_TRY IT_
Among the records below, find the lines with the word "rescue" and copy them.

STORED DATA START

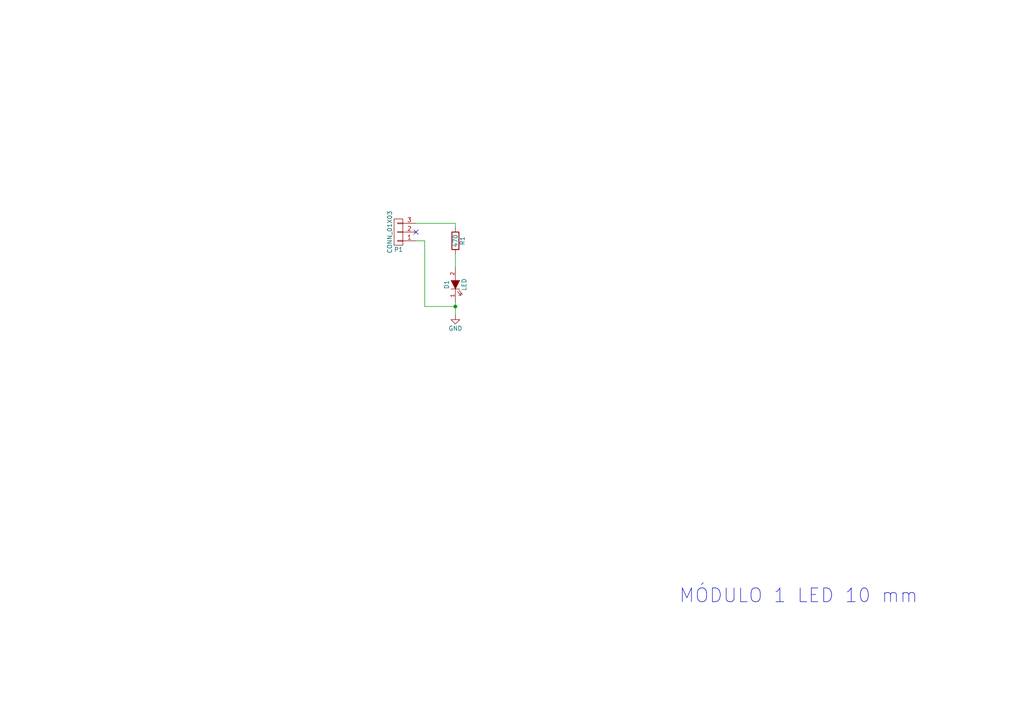
<source format=kicad_sch>
(kicad_sch
	(version 20250114)
	(generator "eeschema")
	(generator_version "9.0")
	(uuid "372e1377-bb05-4f5e-8043-f7c0712c6a6c")
	(paper "A4")
	
	(text "MÓDULO 1 LED 10 mm"
		(exclude_from_sim no)
		(at 196.85 175.26 0)
		(effects
			(font
				(size 3.9878 3.9878)
			)
			(justify left bottom)
		)
		(uuid "45b8da82-0f2d-47b1-8ab2-02e05c1c6073")
	)
	(junction
		(at 132.08 88.9)
		(diameter 0)
		(color 0 0 0 0)
		(uuid "67497c55-da48-487d-a572-9a600cb5dab1")
	)
	(no_connect
		(at 120.65 67.31)
		(uuid "ab0340a7-1c88-4893-b0b8-01933cf38e2c")
	)
	(wire
		(pts
			(xy 123.19 69.85) (xy 120.65 69.85)
		)
		(stroke
			(width 0)
			(type default)
		)
		(uuid "744d6a9c-c9d8-44b0-9a98-bc53151447ad")
	)
	(wire
		(pts
			(xy 132.08 88.9) (xy 123.19 88.9)
		)
		(stroke
			(width 0)
			(type default)
		)
		(uuid "7512e34a-b78b-4198-a65b-3c6f545733e2")
	)
	(wire
		(pts
			(xy 132.08 88.9) (xy 132.08 87.63)
		)
		(stroke
			(width 0)
			(type default)
		)
		(uuid "80d23bda-006d-4d2b-868c-fd17448958f8")
	)
	(wire
		(pts
			(xy 132.08 91.44) (xy 132.08 88.9)
		)
		(stroke
			(width 0)
			(type default)
		)
		(uuid "aa4bd38d-106c-4c3f-8218-7bf3a2ba6d06")
	)
	(wire
		(pts
			(xy 132.08 73.66) (xy 132.08 77.47)
		)
		(stroke
			(width 0)
			(type default)
		)
		(uuid "c0e28863-b5db-48c0-b786-39d2f9d47666")
	)
	(wire
		(pts
			(xy 132.08 64.77) (xy 132.08 66.04)
		)
		(stroke
			(width 0)
			(type default)
		)
		(uuid "c25f6926-e8cb-4360-aa3f-ab66c7422f88")
	)
	(wire
		(pts
			(xy 120.65 64.77) (xy 132.08 64.77)
		)
		(stroke
			(width 0)
			(type default)
		)
		(uuid "ca3f33ab-e977-4ea1-adcd-681b81cfe89a")
	)
	(wire
		(pts
			(xy 123.19 88.9) (xy 123.19 69.85)
		)
		(stroke
			(width 0)
			(type default)
		)
		(uuid "fcb2ef91-249c-49d5-a75c-5f46bd1aefd8")
	)
	(symbol
		(lib_id "Modulo_1_led_10mm-rescue:LED")
		(at 132.08 82.55 90)
		(unit 1)
		(exclude_from_sim no)
		(in_bom yes)
		(on_board yes)
		(dnp no)
		(uuid "00000000-0000-0000-0000-00005e4a5cd9")
		(property "Reference" "D1"
			(at 129.54 82.55 0)
			(effects
				(font
					(size 1.27 1.27)
				)
			)
		)
		(property "Value" "LED"
			(at 134.62 82.55 0)
			(effects
				(font
					(size 1.27 1.27)
				)
			)
		)
		(property "Footprint" "LEDs:LED_D10.0mm"
			(at 132.08 82.55 0)
			(effects
				(font
					(size 1.27 1.27)
				)
				(hide yes)
			)
		)
		(property "Datasheet" ""
			(at 132.08 82.55 0)
			(effects
				(font
					(size 1.27 1.27)
				)
			)
		)
		(property "Description" ""
			(at 132.08 82.55 0)
			(effects
				(font
					(size 1.27 1.27)
				)
			)
		)
		(pin "1"
			(uuid "95f2dd3e-f66e-4f86-b79a-ef82295c96da")
		)
		(pin "2"
			(uuid "bce28ebb-199d-4a46-ac56-fe89899f85c4")
		)
		(instances
			(project ""
				(path "/372e1377-bb05-4f5e-8043-f7c0712c6a6c"
					(reference "D1")
					(unit 1)
				)
			)
		)
	)
	(symbol
		(lib_id "Device:R")
		(at 132.08 69.85 0)
		(unit 1)
		(exclude_from_sim no)
		(in_bom yes)
		(on_board yes)
		(dnp no)
		(uuid "00000000-0000-0000-0000-00005e4a5d39")
		(property "Reference" "R1"
			(at 134.112 69.85 90)
			(effects
				(font
					(size 1.27 1.27)
				)
			)
		)
		(property "Value" "470"
			(at 132.08 69.85 90)
			(effects
				(font
					(size 1.27 1.27)
				)
			)
		)
		(property "Footprint" "Resistors_ThroughHole:R_Axial_DIN0204_L3.6mm_D1.6mm_P7.62mm_Horizontal"
			(at 130.302 69.85 90)
			(effects
				(font
					(size 1.27 1.27)
				)
				(hide yes)
			)
		)
		(property "Datasheet" ""
			(at 132.08 69.85 0)
			(effects
				(font
					(size 1.27 1.27)
				)
			)
		)
		(property "Description" ""
			(at 132.08 69.85 0)
			(effects
				(font
					(size 1.27 1.27)
				)
			)
		)
		(pin "2"
			(uuid "470cf655-63e7-4b13-8dcd-115ebc8e2171")
		)
		(pin "1"
			(uuid "d85cca3b-e9a6-4582-a265-cd90344c67ab")
		)
		(instances
			(project ""
				(path "/372e1377-bb05-4f5e-8043-f7c0712c6a6c"
					(reference "R1")
					(unit 1)
				)
			)
		)
	)
	(symbol
		(lib_id "power:GND")
		(at 132.08 91.44 0)
		(unit 1)
		(exclude_from_sim no)
		(in_bom yes)
		(on_board yes)
		(dnp no)
		(uuid "00000000-0000-0000-0000-00005e4a5d6c")
		(property "Reference" "#PWR01"
			(at 132.08 97.79 0)
			(effects
				(font
					(size 1.27 1.27)
				)
				(hide yes)
			)
		)
		(property "Value" "GND"
			(at 132.08 95.25 0)
			(effects
				(font
					(size 1.27 1.27)
				)
			)
		)
		(property "Footprint" ""
			(at 132.08 91.44 0)
			(effects
				(font
					(size 1.27 1.27)
				)
			)
		)
		(property "Datasheet" ""
			(at 132.08 91.44 0)
			(effects
				(font
					(size 1.27 1.27)
				)
			)
		)
		(property "Description" ""
			(at 132.08 91.44 0)
			(effects
				(font
					(size 1.27 1.27)
				)
			)
		)
		(pin "1"
			(uuid "4b536a78-d803-4a3b-b0bf-1b2c044ab8d4")
		)
		(instances
			(project ""
				(path "/372e1377-bb05-4f5e-8043-f7c0712c6a6c"
					(reference "#PWR01")
					(unit 1)
				)
			)
		)
	)
	(symbol
		(lib_id "Modulo_1_led_10mm-rescue:CONN_01X03")
		(at 115.57 67.31 180)
		(unit 1)
		(exclude_from_sim no)
		(in_bom yes)
		(on_board yes)
		(dnp no)
		(uuid "00000000-0000-0000-0000-00005e4a5d89")
		(property "Reference" "P1"
			(at 115.57 72.39 0)
			(effects
				(font
					(size 1.27 1.27)
				)
			)
		)
		(property "Value" "CONN_01X03"
			(at 113.03 67.31 90)
			(effects
				(font
					(size 1.27 1.27)
				)
			)
		)
		(property "Footprint" "Socket_Strips:Socket_Strip_Angled_1x03_Pitch2.54mm"
			(at 115.57 67.31 0)
			(effects
				(font
					(size 1.27 1.27)
				)
				(hide yes)
			)
		)
		(property "Datasheet" ""
			(at 115.57 67.31 0)
			(effects
				(font
					(size 1.27 1.27)
				)
			)
		)
		(property "Description" ""
			(at 115.57 67.31 0)
			(effects
				(font
					(size 1.27 1.27)
				)
			)
		)
		(pin "1"
			(uuid "6ba1cfeb-0993-4fe0-abbb-65f8fe67d5be")
		)
		(pin "3"
			(uuid "ddb1f161-1aa6-4217-815c-71e077734e00")
		)
		(pin "2"
			(uuid "a49524a3-6142-427c-a060-aeed7bc7e6aa")
		)
		(instances
			(project ""
				(path "/372e1377-bb05-4f5e-8043-f7c0712c6a6c"
					(reference "P1")
					(unit 1)
				)
			)
		)
	)
	(sheet_instances
		(path "/"
			(page "1")
		)
	)
	(embedded_fonts no)
)

</source>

STORED DATA END

_YOUR SOLUTION_
		(lib_id "Modulo_1_led_10mm-rescue:LED")
		(lib_id "Modulo_1_led_10mm-rescue:CONN_01X03")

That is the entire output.